Segment Open

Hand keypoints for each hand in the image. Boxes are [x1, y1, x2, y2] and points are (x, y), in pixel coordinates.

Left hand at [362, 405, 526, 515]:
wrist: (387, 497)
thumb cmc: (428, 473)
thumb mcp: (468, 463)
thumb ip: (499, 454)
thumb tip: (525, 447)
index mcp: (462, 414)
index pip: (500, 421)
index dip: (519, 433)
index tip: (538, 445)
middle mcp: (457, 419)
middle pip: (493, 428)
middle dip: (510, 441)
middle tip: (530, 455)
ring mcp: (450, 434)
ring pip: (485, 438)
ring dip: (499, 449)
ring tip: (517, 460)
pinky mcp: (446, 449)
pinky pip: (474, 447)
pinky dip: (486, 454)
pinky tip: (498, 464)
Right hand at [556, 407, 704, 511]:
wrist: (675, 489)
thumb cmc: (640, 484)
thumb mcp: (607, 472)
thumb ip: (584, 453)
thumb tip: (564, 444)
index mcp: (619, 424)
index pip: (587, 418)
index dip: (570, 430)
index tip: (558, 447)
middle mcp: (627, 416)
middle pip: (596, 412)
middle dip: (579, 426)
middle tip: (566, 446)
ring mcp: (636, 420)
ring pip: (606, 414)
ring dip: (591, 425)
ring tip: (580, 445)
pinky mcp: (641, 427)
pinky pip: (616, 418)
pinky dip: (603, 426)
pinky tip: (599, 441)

Segment Closed

■ Exercise instructions: From top to bottom, return the material above unchanged.

■ The answer:
Hand keypoints for each hand in the image. Boxes are [x1, y1, x2, y2] and points are (x, y), in pixel coordinates.

Left hand at [362, 405, 526, 515]:
wrist: (387, 497)
thumb cmc: (428, 473)
thumb mcp: (468, 463)
thumb ip: (499, 454)
thumb tip: (525, 447)
index mcp: (462, 414)
index pip: (500, 421)
index dip: (519, 433)
index tip: (538, 445)
middle mcp: (457, 419)
middle pip: (493, 428)
middle dip: (510, 441)
middle tip: (530, 455)
ring mcp: (450, 434)
ring pip: (485, 438)
ring dip: (499, 449)
ring tip: (517, 460)
pinky mcp: (446, 449)
pinky pip: (474, 447)
pinky dip: (486, 454)
pinky tip: (498, 464)
Right hand at [556, 407, 704, 511]:
wrist: (675, 489)
thumb cmc: (640, 484)
thumb mcp: (607, 472)
thumb ip: (584, 453)
thumb tip: (564, 444)
index mcp: (619, 424)
index pip: (587, 418)
index dip: (570, 430)
index tip: (558, 447)
middle mcp: (627, 416)
middle pip: (596, 412)
middle dip: (579, 426)
middle tip: (566, 446)
ring mcp: (636, 420)
ring pip: (606, 414)
ring dip: (591, 425)
ring tip: (580, 445)
pinky mcp: (641, 427)
pinky pip: (616, 418)
pinky dip: (603, 426)
pinky tip: (599, 441)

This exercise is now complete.